Statistik dari Biro Maritim Internasional, IMB, menunjukkan pada tahun 2007 terjadi peningkatan serangan bajak laut sampai 10%. Selat Malaka yang sempit, antara Indonesia dan Malaysia, merupakan jalur pelayaran dunia yang penting dan terkenal dengan aksi para bajak laut. Ratusan kapal, umumnya berupa tanker minyak dan kapal barang, melintasi Selat Malaka setiap harinya. Dan selama berabad-abad, selat ini menjadi satu-satunya pintu gerbang utama untuk pelayaran menuju ke kawasan Timur. Namun langkah pengamanan baru ditempuh dan hingga kuartal pertama 2008 ini, serangan bajak laut mulai menurun, walaupun belum ada jaminan ancaman itu sudah sama sekali menghilang.

Jalur penting pelayaran dunia (http://www.bbc.co.uk/)

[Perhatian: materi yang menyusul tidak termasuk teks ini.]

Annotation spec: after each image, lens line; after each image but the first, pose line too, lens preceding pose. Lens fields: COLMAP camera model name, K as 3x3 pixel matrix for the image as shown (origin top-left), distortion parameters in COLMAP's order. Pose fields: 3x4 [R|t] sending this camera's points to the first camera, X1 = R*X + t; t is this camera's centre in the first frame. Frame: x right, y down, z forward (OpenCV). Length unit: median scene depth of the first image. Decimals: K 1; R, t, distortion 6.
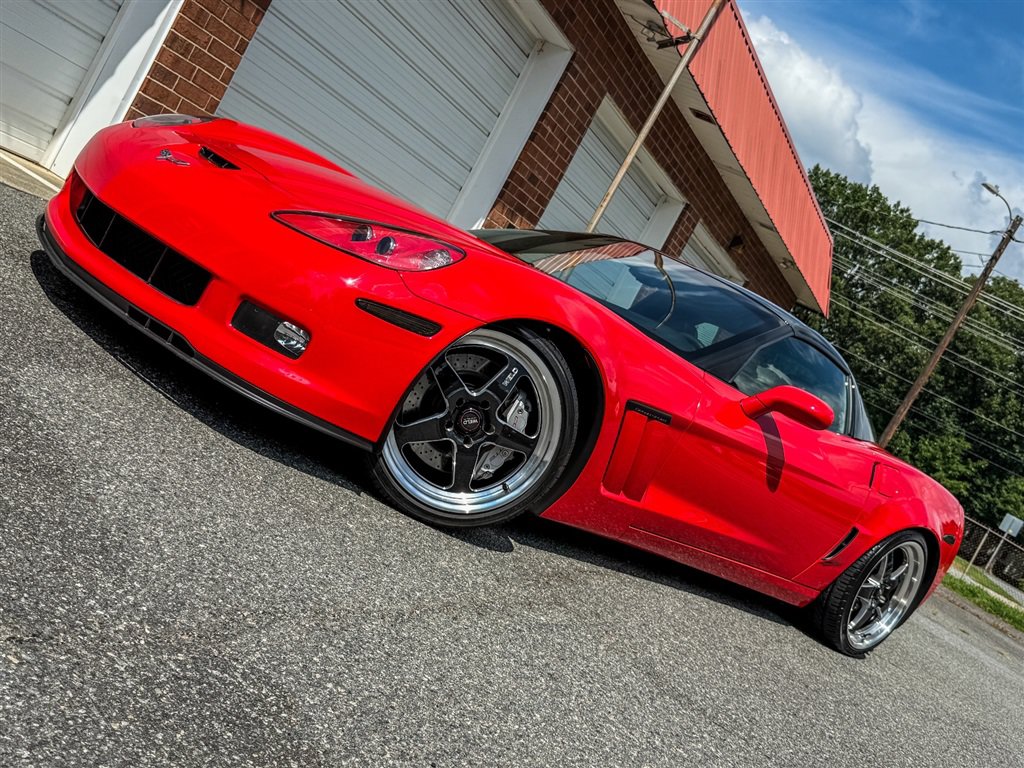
lens RADIAL K [[1090.9, 0, 510.0], [0, 1090.9, 384.3], [0, 0, 1]] dist [0.208789, -0.517673]
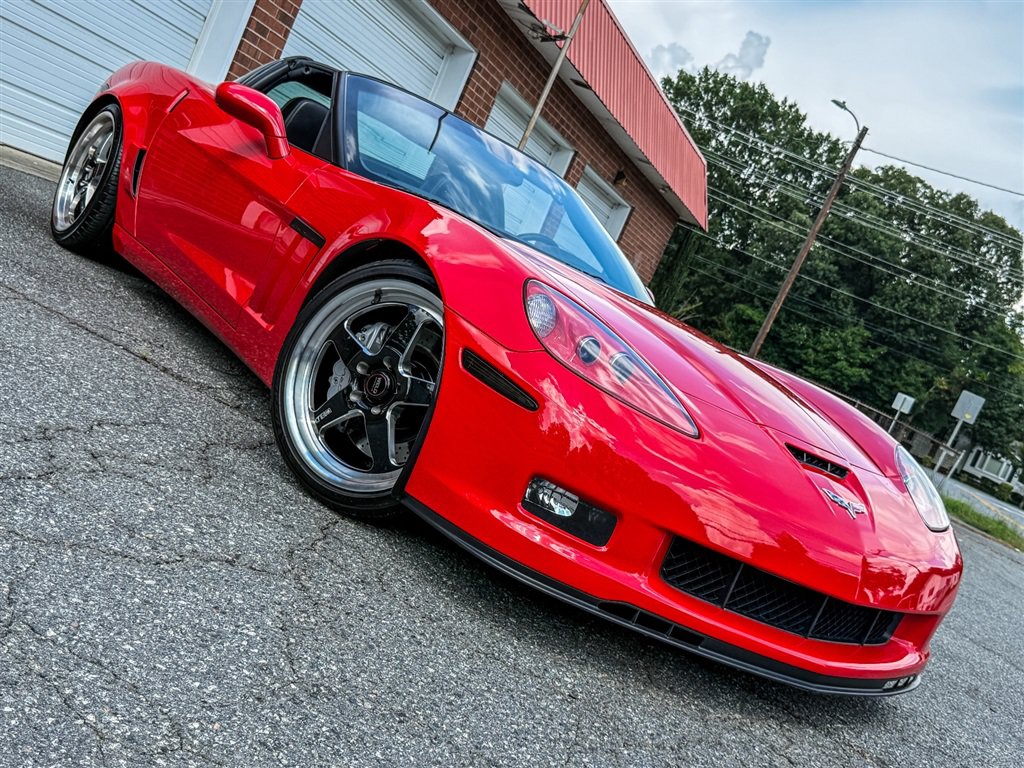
lens RADIAL K [[1160.8, 0, 508.3], [0, 1160.8, 386.9], [0, 0, 1]] dist [0.212082, -0.532091]
pose [[0.992602, -0.094186, 0.076615, -0.048960], [0.089001, 0.993673, 0.068502, -0.002187], [-0.082582, -0.061177, 0.994705, -0.398156]]
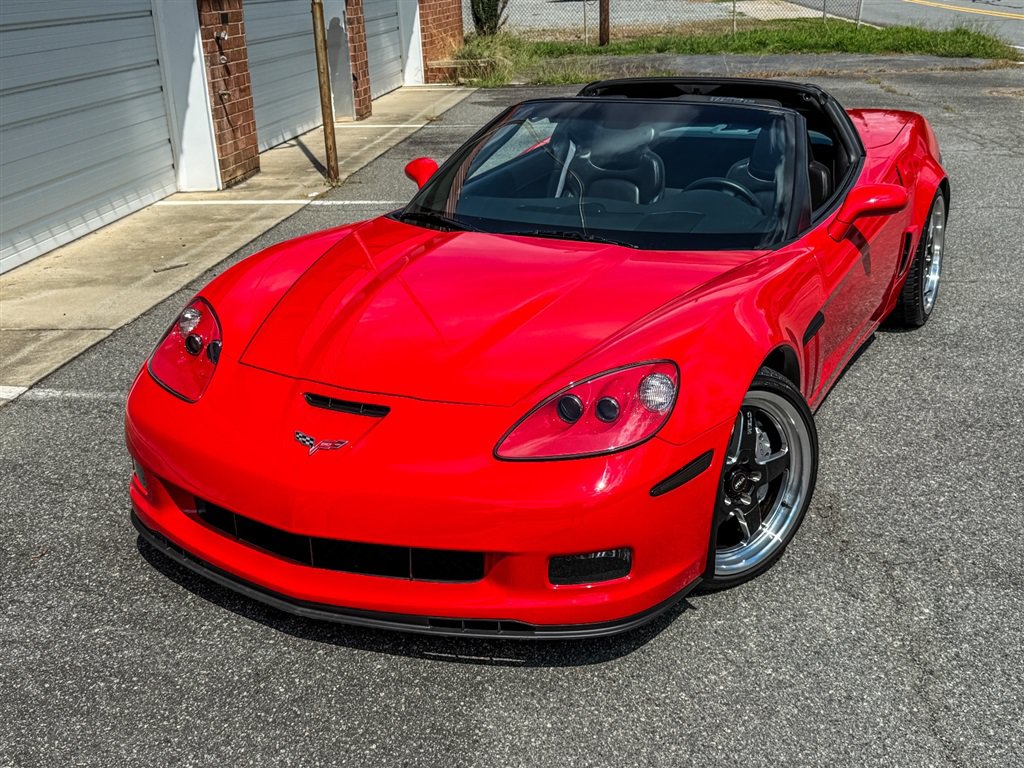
lens RADIAL K [[1180.0, 0, 512.0], [0, 1180.0, 384.0], [0, 0, 1]] dist [0.176073, -0.366502]
pose [[0.809622, -0.578421, 0.099704, -0.076989], [0.508935, 0.776428, 0.371678, -0.160767], [-0.292400, -0.250176, 0.922992, 0.028057]]
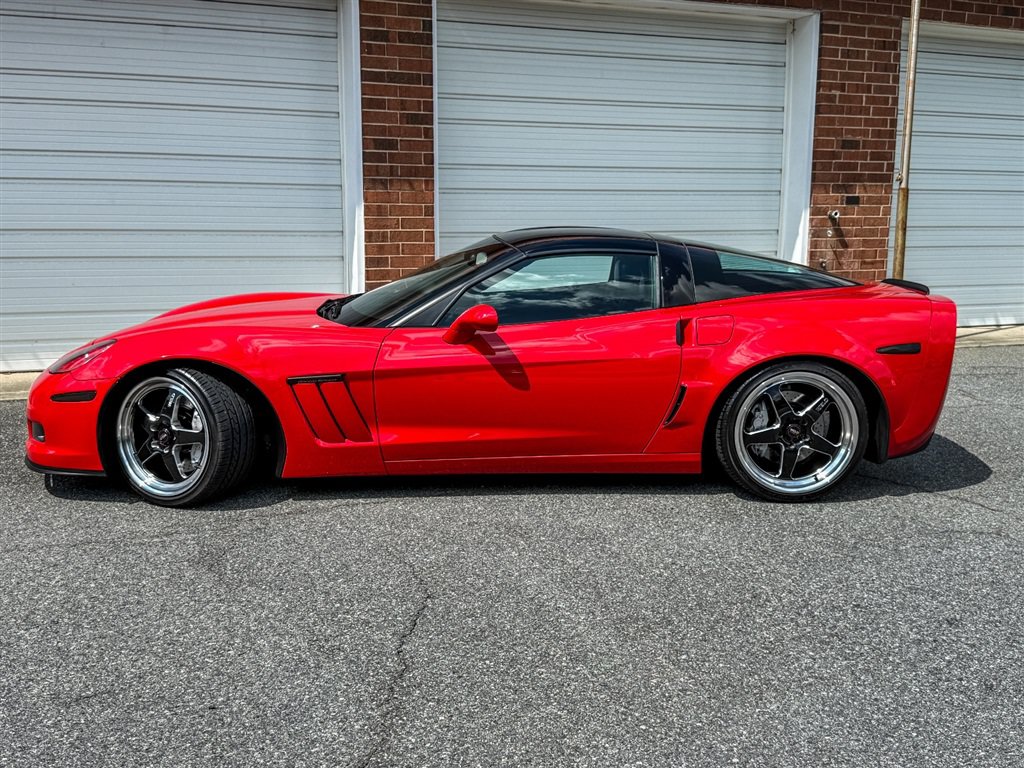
lens RADIAL K [[1160.8, 0, 508.3], [0, 1160.8, 386.9], [0, 0, 1]] dist [0.212082, -0.532091]
pose [[0.664136, -0.381689, -0.642835, 0.417793], [0.314963, 0.922669, -0.222443, 0.148497], [0.678027, -0.054737, 0.732996, 0.031204]]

Yup, mungkin orang Lanun yang asli telah tersingkir tapi Aku yakin mereka masih ada disuatu tempat seperti yang diceritakan dalam Maryamah Karpov. OOO, ketinggalan, Orang Lanun tidak tinggal di daratan, mereka tinggal mengapung, mereka percaya kekuatan mereka akan hilang jika mereka tinggal di daratan.
Laut itu luas, seluas misteri yang ada didalamnya... Lanun hanya sebagian kecil diantaranya. Sisanya bersembunyi dibalik relung-relung samudera...

Friday, December 12, 2008

Dalam Ruangan yang Sempit Itu

Suara adzan terdengar sayup melewati celah tembok-tembok rumah di komplek ini. Langit bersinar keunguan yang semakin lama semakin padam. Hari ini adalah penghujung minggu paling lelah di semester ini. Remedial kesana sini, ngejar guru, guru-guru pada nyari cara istirahat sejenak dari keluhan murid-murid yang merajalela masuk keruang guru.

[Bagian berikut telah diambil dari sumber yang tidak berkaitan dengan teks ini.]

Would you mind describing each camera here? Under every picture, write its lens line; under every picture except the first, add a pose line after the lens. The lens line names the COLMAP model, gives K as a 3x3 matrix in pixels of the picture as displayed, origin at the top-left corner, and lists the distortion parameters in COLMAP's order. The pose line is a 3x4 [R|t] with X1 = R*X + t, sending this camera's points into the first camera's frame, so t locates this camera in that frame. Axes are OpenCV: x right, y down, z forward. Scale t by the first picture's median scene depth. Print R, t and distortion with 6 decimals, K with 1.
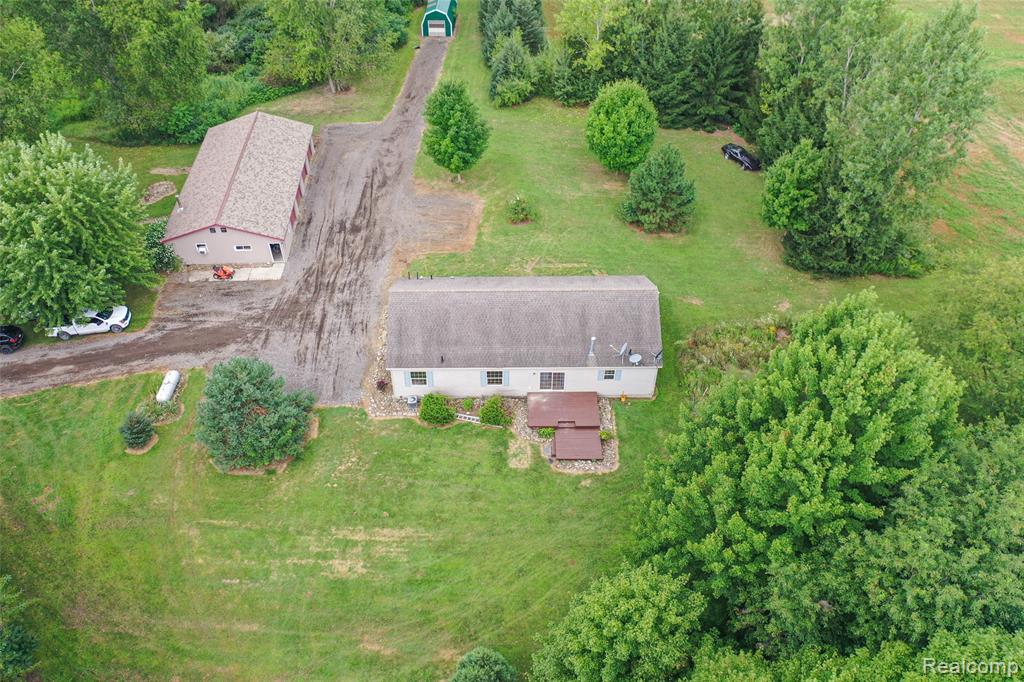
lens RADIAL K [[813.2, 0, 512.0], [0, 813.2, 341.0], [0, 0, 1]] dist [0.009508, 0.004498]
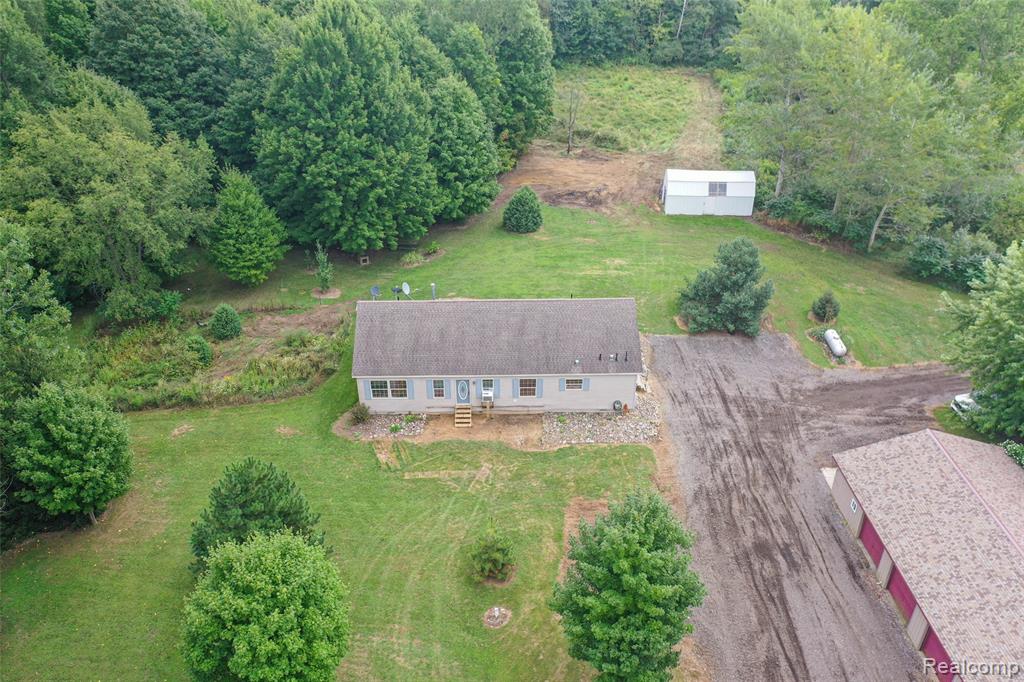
lens RADIAL K [[813.2, 0, 512.0], [0, 813.2, 341.0], [0, 0, 1]] dist [0.009508, 0.004498]
pose [[-0.999902, 0.013343, 0.004208, -0.007907], [0.007250, 0.236887, 0.971510, -0.791333], [0.011966, 0.971445, -0.236961, 1.015036]]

"Bu, kok nilai saya nol semua sih?"
"Pak, kok nilai tugas saya gak ada sih pak?"
"Monsiur, remed prancis sekarang?"
"Bu, saya mau ulangan susulan."

Hiruk pikuk menyeruak seketika ketika bel istirahat berbunyi. Kadang diantaranya ada bentakan tertahan dari guru.

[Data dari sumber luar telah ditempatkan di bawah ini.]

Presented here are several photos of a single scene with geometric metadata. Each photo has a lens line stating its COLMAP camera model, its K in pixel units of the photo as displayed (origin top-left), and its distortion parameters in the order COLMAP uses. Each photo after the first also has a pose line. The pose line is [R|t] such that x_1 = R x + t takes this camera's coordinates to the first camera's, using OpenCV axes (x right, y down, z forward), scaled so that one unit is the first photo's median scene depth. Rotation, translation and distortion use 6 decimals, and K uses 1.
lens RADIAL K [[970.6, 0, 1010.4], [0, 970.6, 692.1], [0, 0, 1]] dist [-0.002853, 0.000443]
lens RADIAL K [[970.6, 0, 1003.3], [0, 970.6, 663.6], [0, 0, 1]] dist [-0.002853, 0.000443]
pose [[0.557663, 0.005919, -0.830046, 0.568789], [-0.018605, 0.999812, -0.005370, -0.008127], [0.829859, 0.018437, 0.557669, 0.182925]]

"Kemana aja kamu? baru minta susulan sekarang!"
"Remed Blok Satu?! kok baru minta sekarang?"
"Kamu ini! Giliran deket mau ngambil rapot baru nanyain tugas?!"

Lalu, yang dibentak itu cuma tertunduk atau cengengesan sambil memutar otak mencari alasan...

"ya Ibu, saya kira susulannya bareng sama yang remed... (raut wajah mulai memanyun)"
"Kemaren saya gak masuk bu, sakit... (dengan wajah memelas)"
"Emang pulang sekolah kemaren ada remed Pak?... [muka (pura-pura) kaget]"
"hehehe, jadi tugas saya gimana bu?... (cengengesan, garuk-garuk kepala, dan tetep maksa minta tugas buat ngisi nilai kosong)"

Dan biasanya mereka saling mencibir satu sama lain, namun dalam kondisi seperti ini semua siswa siswi IPA maupun IPS berbaur menjadi kesatuan solid yang pasti nya datang berbondong-bondong ke ruangan sempit itu untuk mencari aman nilai rapot dimata orang tua.